After 128 years of imperial rule, the
British withdrawal from Aden in 1967
was a sombre and unpleasant affair. Instead
of cheering crowds, the streets of
shuttered shops echoed only to the roar
of armoured cars and the whine and
rattle of rooftop gun battles between the
rival Arab contenders for political power.

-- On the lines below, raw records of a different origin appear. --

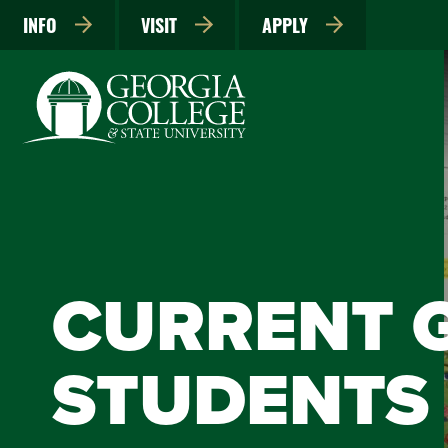
INFO
VISIT
APPLY
CURRENT 
STUDENTS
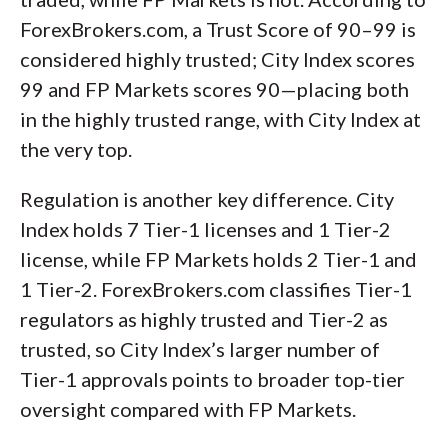
ForexBrokers.com, a Trust Score of 90–99 is
considered highly trusted; City Index scores
99 and FP Markets scores 90—placing both
in the highly trusted range, with City Index at
the very top.
Regulation is another key difference. City
Index holds 7 Tier-1 licenses and 1 Tier-2
license, while FP Markets holds 2 Tier-1 and
1 Tier-2. ForexBrokers.com classifies Tier-1
regulators as highly trusted and Tier-2 as
trusted, so City Index’s larger number of
Tier-1 approvals points to broader top-tier
oversight compared with FP Markets.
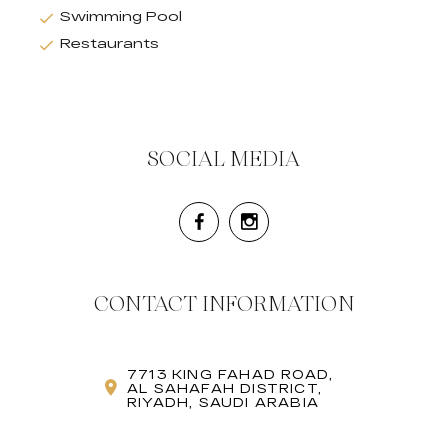
Swimming Pool
Restaurants
SOCIAL MEDIA
CONTACT INFORMATION
7713 KING FAHAD ROAD,
AL SAHAFAH DISTRICT,
RIYADH, SAUDI ARABIA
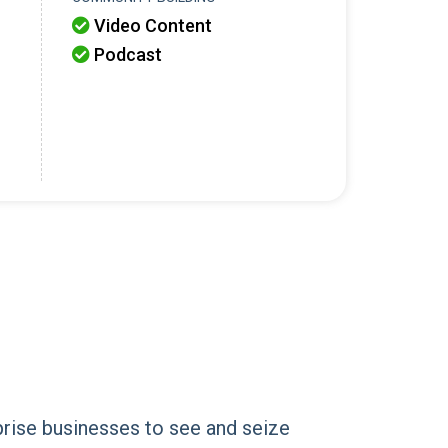
Video Content

Podcast

prise businesses to see and seize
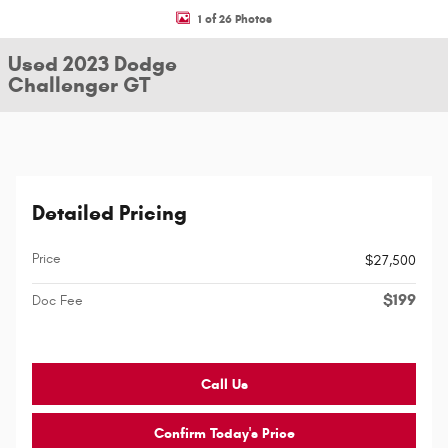
1 of 26 Photos
Used 2023 Dodge
Challenger GT
Detailed Pricing
Price
$27,500
$199
Doc Fee
Call Us
Confirm Today's Price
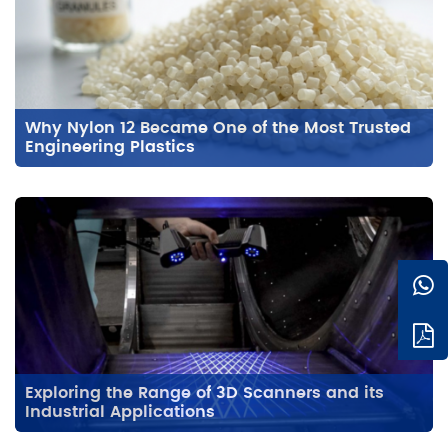
Why Nylon 12 Became One of the Most Trusted
Engineering Plastics
Exploring the Range of 3D Scanners and its
Industrial Applications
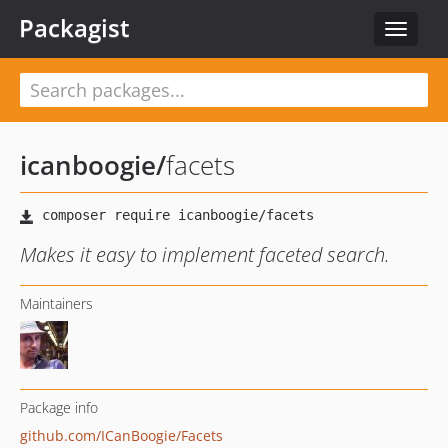
Packagist
Toggle
navigat
icanboogie
/
facets
Makes it easy to implement faceted search.
Maintainers
Package info
github.com/ICanBoogie/Facets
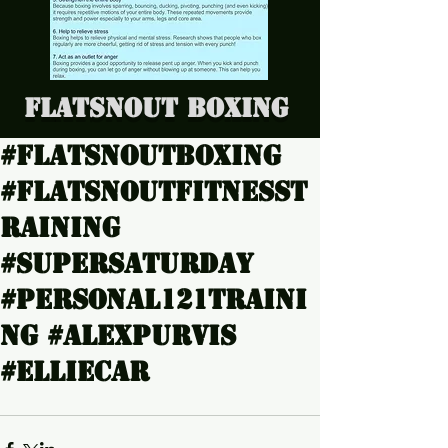
Flatsnout Boxing
#Flatsnoutboxing
#Flatsnoutfitnesst
raining
#SuperSaturday
#Personal121traini
ng #Alexpurvis
#Elliecar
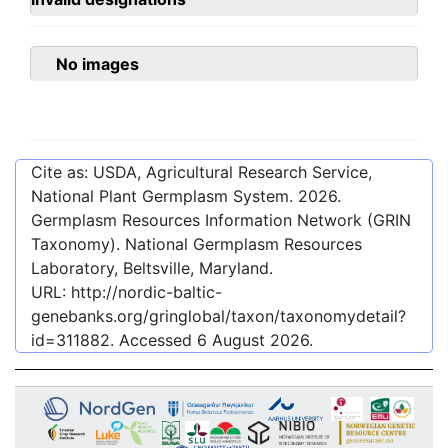
No images
Cite as: USDA, Agricultural Research Service,
National Plant Germplasm System.
2026
.
Germplasm Resources Information Network (GRIN
Taxonomy). National Germplasm Resources
Laboratory, Beltsville, Maryland.
URL:
http://nordic-baltic-
genebanks.org/gringlobal/taxon/taxonomydetail?
id=311882
. Accessed
6 August 2026
.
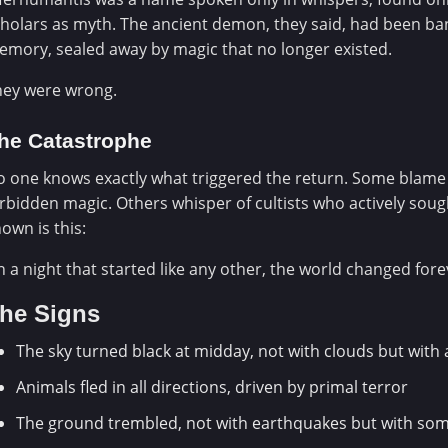
holars as myth. The ancient demon, they said, had been ba
mory, sealed away by magic that no longer existed.
hey were wrong.
he Catastrophe
 one knows exactly what triggered the return. Some blame
rbidden magic. Others whisper of cultists who actively sough
own is this:
 a night that started like any other, the world changed fore
he Signs
The sky turned black at midday, not with clouds but with
Animals fled in all directions, driven by primal terror
The ground trembled, not with earthquakes but with some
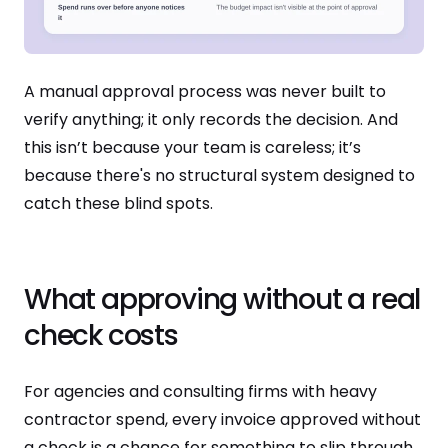
A manual approval process was never built to
verify anything; it only records the decision. And
this isn’t because your team is careless; it’s
because there's no structural system designed to
catch these blind spots.
What approving without a real
check costs
For agencies and consulting firms with heavy
contractor spend, every invoice approved without
a check is a chance for something to slip through.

And at Khormaksar Airfield, scene of
the biggest airlift operation since that of
Berlin in 1948, exploding mortar-bombs
sped the 16,000 departing British servicemen
and their families on their way.
Relinquishing their tough peacekeeping
role, the Royal Marine Commandos
embarked by sea on November
28. On the same day the High Commissioner,
Sir Humphrey Trevelyan, flew off
by helicopter to H.M.S. Eagle without a
hint of ceremony - just a terse message of
"happiness and prosperity" to the new
People's Republic of South Yemen of
which Aden was now a part. The question
of future British financial aid for the new
state was left politely in abeyance. Union
Jacks' still flying bravely over military
depots were hauled down for the last
time at sunset on November 29 and rearguards
and the men holding the perimeter
of Khormaksar Airfield finally flew out.
This picture shows A helicopter airlifting military baggage and stores from Steamer Point to a waiting aircraft carrier during the final stages of the British withdrawal from Aden.